Abstract:
The effects of soil water availability on gas exchange characteristics and water consumption of
seedlings of Camellia oleifera were analyzed, including the influence of different soil moisture gradients
and weather conditions. Photosynthetic characteristics, water consumption and environmental factors
related to the growth of seedlings were measured in the field with a Li-6400 portable photosynthesis
system, an electronic balance and a Hobo Weather Station in Hunan Province of southern China. Four
soil water gradients were analyzed, i. e. W1 (soil moisture content was set at 95% - 100% of field
capacity (FC)), W2 (80% -85% of FC), W3 (65% -70% of FC) and W4 (45% -55% of FC);
for each of these four treatments, we measured the diurnal courses of stomatal conductance (Gs ), net
photosynthetic rate (Pn ), and transpiration (Tr ). Gs, Pn and Tr were graphed and showed unimodal
curves. Pn and Gs peaked in 10:00 to 12:00, and Tr and water consumption peaked in 12:00 to 14:00.

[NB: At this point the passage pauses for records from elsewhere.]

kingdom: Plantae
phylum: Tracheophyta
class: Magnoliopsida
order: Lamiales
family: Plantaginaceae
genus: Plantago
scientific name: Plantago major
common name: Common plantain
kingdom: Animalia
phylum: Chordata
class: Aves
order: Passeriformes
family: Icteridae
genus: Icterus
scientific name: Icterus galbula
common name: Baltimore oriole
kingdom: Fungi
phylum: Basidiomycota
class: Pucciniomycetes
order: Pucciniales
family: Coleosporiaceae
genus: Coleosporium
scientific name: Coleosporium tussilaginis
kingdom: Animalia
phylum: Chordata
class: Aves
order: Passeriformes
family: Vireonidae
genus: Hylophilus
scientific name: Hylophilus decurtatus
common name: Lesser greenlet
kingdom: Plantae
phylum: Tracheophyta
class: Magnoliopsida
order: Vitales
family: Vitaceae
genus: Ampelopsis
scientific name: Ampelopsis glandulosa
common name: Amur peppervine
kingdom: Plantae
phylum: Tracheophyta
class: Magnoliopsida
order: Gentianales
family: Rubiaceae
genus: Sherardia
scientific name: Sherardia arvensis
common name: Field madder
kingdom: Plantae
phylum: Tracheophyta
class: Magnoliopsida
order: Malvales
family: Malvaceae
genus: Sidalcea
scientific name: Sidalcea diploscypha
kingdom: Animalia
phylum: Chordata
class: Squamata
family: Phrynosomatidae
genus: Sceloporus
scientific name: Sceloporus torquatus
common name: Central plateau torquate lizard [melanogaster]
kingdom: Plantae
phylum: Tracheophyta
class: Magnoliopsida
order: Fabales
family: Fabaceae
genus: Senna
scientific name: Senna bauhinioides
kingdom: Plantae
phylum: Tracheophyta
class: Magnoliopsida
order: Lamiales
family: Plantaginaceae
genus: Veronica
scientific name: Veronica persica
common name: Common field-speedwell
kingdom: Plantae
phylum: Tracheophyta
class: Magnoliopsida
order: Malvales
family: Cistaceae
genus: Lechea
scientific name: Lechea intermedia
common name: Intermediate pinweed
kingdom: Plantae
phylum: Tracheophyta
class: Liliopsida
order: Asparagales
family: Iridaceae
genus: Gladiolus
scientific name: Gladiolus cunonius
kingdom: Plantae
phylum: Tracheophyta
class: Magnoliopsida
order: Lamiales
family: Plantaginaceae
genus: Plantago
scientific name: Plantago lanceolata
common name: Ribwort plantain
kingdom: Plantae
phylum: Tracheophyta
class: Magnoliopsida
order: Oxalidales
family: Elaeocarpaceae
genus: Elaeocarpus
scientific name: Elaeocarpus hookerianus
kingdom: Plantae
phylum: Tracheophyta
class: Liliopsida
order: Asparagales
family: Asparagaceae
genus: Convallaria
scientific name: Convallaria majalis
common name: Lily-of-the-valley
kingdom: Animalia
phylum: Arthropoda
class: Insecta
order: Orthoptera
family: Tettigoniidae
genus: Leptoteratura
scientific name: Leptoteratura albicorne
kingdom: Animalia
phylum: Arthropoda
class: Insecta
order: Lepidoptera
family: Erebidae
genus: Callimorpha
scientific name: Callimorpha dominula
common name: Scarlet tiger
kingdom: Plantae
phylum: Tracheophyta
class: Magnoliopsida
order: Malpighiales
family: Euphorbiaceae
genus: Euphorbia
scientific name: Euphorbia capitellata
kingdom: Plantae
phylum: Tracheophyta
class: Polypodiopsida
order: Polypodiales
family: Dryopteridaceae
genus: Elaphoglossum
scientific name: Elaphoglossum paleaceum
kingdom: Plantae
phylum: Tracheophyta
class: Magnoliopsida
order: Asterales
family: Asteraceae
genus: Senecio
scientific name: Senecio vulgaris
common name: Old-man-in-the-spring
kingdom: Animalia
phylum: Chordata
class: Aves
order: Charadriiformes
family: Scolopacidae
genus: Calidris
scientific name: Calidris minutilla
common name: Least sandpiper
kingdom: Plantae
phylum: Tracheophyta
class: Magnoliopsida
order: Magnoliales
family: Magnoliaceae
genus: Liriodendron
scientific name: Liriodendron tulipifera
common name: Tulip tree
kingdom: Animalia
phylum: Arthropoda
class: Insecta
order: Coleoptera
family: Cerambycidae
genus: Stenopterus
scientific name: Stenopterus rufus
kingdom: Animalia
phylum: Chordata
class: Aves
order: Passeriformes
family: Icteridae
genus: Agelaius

During the study period, Pn and Gs for each treatment were W2 W1 W3 W4. Under the W4
treatment, Pn, Gs, and water consumption reduced greatly, the peaks of above were lower than observed
in the other treatments with more soil moisture, and low soil moisture in W4 prevented the natural growth
of seedlings. Intrinsic water use efficiency decreased significantly during the W4 treatment. Our results
indicated that the W2 treatment was more suitable for seedling growth because seedling productivity was
greater under W2 than under W3 conditions. The maximum water consumption rate of seedling leaves was
153.7 g/(m2hour) and their average daily water consumption rate was 85.3 g/(m2hour) with adequate
water. Weather conditions and soil moisture had a combined effect on the water consumption of seedlings.
When soil moisture changed from high to low, water consumption of unit leaf area decreased unevenly,
and its diurnal course became flat, which may be a result of the reduction of soil water availability or
existence of a critical moisture point, which limits the seedling growth.